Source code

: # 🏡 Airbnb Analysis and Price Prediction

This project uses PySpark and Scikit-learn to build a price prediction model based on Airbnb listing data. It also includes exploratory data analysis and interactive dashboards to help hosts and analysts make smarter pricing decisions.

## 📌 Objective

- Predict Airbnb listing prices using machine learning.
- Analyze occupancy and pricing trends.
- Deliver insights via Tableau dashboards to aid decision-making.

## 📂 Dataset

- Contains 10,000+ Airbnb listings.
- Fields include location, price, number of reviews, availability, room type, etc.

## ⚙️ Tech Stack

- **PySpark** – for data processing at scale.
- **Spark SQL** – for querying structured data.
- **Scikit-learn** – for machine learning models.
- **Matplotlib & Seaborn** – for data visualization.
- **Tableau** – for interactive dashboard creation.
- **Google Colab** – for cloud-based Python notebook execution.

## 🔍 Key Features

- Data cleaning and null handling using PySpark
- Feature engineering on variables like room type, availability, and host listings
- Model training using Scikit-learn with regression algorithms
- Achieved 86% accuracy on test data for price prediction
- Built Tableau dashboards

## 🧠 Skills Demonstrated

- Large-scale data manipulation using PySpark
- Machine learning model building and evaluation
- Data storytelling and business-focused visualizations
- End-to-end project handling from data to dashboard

***

Each line, starting with the one containing "- Analyze occupancy and pricing trends." and ending with the last line of the records above, should be reproduced exactly.

- Analyze occupancy and pricing trends.
- Deliver insights via Tableau dashboards to aid decision-making.

## 📂 Dataset

- Contains 10,000+ Airbnb listings.
- Fields include location, price, number of reviews, availability, room type, etc.

## ⚙️ Tech Stack

- **PySpark** – for data processing at scale.
- **Spark SQL** – for querying structured data.
- **Scikit-learn** – for machine learning models.
- **Matplotlib & Seaborn** – for data visualization.
- **Tableau** – for interactive dashboard creation.
- **Google Colab** – for cloud-based Python notebook execution.

## 🔍 Key Features

- Data cleaning and null handling using PySpark
- Feature engineering on variables like room type, availability, and host listings
- Model training using Scikit-learn with regression algorithms
- Achieved 86% accuracy on test data for price prediction
- Built Tableau dashboards

## 🧠 Skills Demonstrated

- Large-scale data manipulation using PySpark
- Machine learning model building and evaluation
- Data storytelling and business-focused visualizations
- End-to-end project handling from data to dashboard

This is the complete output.